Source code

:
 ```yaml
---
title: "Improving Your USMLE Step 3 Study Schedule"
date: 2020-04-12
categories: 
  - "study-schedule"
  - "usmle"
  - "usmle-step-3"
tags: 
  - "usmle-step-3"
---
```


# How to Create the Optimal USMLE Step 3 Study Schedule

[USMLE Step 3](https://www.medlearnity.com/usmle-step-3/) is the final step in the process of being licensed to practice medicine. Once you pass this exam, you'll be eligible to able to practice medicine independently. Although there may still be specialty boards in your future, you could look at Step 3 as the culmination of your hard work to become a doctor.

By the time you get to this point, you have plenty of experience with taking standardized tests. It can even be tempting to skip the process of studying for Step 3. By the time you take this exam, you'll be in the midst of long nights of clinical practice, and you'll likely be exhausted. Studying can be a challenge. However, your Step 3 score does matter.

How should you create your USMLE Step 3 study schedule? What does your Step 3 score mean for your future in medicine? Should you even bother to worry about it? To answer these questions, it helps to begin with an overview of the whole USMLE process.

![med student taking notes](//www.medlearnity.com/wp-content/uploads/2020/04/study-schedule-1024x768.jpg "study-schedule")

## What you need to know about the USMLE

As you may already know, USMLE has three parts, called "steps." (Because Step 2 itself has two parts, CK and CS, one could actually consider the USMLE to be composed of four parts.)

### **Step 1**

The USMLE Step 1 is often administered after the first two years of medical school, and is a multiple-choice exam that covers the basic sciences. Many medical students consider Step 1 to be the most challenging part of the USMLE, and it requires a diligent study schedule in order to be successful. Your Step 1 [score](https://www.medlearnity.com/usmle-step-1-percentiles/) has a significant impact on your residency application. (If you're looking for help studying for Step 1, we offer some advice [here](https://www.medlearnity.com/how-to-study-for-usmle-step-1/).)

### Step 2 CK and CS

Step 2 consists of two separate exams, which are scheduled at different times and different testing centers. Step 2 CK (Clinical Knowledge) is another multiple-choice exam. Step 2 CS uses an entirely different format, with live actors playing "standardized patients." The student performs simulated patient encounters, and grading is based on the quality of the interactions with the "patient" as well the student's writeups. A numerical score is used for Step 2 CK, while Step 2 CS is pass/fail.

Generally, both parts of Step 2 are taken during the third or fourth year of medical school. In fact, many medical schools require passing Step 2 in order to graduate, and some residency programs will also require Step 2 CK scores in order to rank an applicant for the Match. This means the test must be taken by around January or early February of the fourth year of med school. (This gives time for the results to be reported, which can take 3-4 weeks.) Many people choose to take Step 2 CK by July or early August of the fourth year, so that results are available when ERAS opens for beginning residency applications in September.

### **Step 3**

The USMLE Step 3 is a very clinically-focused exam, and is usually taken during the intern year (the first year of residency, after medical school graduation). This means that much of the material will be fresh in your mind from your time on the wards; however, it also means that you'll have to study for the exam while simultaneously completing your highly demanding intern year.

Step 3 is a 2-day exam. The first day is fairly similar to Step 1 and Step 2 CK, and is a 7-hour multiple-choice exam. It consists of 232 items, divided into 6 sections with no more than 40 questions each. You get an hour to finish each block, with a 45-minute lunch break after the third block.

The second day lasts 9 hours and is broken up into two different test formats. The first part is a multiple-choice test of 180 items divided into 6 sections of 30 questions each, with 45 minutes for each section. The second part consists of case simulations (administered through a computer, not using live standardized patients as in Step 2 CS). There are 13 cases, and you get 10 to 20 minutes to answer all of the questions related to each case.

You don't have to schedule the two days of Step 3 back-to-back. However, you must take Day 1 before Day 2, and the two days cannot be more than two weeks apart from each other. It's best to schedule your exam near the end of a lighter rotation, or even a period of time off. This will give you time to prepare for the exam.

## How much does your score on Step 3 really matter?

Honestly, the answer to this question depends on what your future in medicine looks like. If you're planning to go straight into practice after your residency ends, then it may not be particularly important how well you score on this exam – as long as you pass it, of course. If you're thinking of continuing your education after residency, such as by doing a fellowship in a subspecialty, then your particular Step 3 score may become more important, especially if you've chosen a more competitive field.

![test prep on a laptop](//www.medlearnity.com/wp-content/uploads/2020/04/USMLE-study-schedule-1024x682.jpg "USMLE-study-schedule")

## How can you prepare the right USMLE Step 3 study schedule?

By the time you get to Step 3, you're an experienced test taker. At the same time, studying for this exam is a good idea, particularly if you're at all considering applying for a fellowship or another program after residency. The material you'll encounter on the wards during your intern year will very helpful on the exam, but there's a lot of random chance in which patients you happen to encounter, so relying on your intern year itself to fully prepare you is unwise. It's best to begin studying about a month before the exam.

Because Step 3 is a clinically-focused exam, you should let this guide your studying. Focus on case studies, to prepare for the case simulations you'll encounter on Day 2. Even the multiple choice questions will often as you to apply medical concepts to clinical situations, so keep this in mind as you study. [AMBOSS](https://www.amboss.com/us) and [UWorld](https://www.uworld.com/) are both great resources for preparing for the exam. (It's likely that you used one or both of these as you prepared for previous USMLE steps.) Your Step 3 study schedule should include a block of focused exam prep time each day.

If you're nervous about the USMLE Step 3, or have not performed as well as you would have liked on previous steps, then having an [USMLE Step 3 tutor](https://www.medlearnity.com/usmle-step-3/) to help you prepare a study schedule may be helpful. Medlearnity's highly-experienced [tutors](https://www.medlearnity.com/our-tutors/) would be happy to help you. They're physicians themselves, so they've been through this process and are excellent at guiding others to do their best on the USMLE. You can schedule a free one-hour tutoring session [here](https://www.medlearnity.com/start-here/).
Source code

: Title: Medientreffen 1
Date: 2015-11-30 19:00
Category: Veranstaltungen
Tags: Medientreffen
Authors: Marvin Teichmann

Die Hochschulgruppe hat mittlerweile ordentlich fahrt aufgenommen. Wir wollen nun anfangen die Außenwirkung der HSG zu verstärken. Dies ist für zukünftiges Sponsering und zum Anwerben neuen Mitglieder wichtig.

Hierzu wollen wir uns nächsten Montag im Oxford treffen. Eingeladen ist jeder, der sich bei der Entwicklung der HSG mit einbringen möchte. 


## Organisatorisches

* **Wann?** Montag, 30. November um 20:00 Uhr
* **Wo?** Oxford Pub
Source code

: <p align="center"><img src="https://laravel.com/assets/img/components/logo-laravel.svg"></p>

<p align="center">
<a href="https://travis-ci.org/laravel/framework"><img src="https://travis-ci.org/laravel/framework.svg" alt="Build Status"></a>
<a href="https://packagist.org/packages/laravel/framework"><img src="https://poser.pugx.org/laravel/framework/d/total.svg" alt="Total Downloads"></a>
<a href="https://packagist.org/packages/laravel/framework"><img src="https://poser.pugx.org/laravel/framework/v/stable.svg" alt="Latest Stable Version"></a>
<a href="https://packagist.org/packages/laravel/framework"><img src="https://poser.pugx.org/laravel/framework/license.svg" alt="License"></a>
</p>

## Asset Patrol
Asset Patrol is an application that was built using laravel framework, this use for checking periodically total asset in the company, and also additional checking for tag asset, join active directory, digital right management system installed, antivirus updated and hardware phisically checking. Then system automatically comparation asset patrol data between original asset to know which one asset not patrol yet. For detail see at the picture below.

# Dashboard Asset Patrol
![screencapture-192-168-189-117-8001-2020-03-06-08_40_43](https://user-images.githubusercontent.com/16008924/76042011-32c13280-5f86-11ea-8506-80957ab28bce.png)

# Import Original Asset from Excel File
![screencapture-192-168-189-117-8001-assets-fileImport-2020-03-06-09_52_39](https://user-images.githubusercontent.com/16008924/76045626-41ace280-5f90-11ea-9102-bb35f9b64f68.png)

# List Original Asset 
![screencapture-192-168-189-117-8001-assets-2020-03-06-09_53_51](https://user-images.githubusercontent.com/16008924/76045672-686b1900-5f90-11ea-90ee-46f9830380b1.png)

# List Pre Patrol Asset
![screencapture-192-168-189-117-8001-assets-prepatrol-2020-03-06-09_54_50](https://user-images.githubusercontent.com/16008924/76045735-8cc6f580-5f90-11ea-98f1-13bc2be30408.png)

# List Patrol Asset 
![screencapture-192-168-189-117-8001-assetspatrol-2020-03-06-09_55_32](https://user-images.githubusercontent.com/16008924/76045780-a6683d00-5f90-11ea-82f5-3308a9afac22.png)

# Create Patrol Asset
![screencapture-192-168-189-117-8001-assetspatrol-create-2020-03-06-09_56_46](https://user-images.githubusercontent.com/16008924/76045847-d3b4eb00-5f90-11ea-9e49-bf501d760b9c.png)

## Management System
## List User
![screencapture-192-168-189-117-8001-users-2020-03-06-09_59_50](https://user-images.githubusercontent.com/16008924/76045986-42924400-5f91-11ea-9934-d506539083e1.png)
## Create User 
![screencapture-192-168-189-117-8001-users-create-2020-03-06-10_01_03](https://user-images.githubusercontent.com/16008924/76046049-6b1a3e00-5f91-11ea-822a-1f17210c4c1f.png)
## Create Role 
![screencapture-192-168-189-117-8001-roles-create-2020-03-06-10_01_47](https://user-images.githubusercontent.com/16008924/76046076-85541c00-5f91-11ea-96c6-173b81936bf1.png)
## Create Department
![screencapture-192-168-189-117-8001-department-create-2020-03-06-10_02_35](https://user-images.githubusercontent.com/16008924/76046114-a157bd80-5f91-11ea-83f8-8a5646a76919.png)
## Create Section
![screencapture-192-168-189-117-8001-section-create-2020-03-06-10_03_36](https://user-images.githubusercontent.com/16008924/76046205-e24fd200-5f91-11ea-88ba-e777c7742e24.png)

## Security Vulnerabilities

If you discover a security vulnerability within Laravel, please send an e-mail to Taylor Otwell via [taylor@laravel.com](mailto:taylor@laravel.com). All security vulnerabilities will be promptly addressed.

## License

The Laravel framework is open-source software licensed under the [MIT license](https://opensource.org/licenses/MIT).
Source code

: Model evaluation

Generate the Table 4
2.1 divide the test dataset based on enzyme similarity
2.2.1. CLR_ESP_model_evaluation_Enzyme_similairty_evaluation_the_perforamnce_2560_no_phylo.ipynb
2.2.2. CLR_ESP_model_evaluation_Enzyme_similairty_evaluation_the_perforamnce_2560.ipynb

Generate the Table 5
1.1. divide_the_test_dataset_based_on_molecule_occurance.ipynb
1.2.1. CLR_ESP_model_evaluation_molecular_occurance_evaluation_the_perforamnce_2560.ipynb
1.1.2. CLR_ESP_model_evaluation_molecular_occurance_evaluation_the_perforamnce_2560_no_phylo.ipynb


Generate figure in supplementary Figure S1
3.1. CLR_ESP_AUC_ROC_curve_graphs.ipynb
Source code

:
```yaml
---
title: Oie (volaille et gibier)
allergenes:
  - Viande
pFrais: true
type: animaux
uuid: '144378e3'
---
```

-*-

Directions for this task:
Give back exactly the lines above, from the line containing "Title: Medientreffen 1" through the line containing "Die Hochschulgruppe hat", with both end lines and nothing more.

Solution for this task:
: Title: Medientreffen 1
Date: 2015-11-30 19:00
Category: Veranstaltungen
Tags: Medientreffen
Authors: Marvin Teichmann

Die Hochschulgruppe hat mittlerweile ordentlich fahrt aufgenommen. Wir wollen nun anfangen die Außenwirkung der HSG zu verstärken. Dies ist für zukünftiges Sponsering und zum Anwerben neuen Mitglieder wichtig.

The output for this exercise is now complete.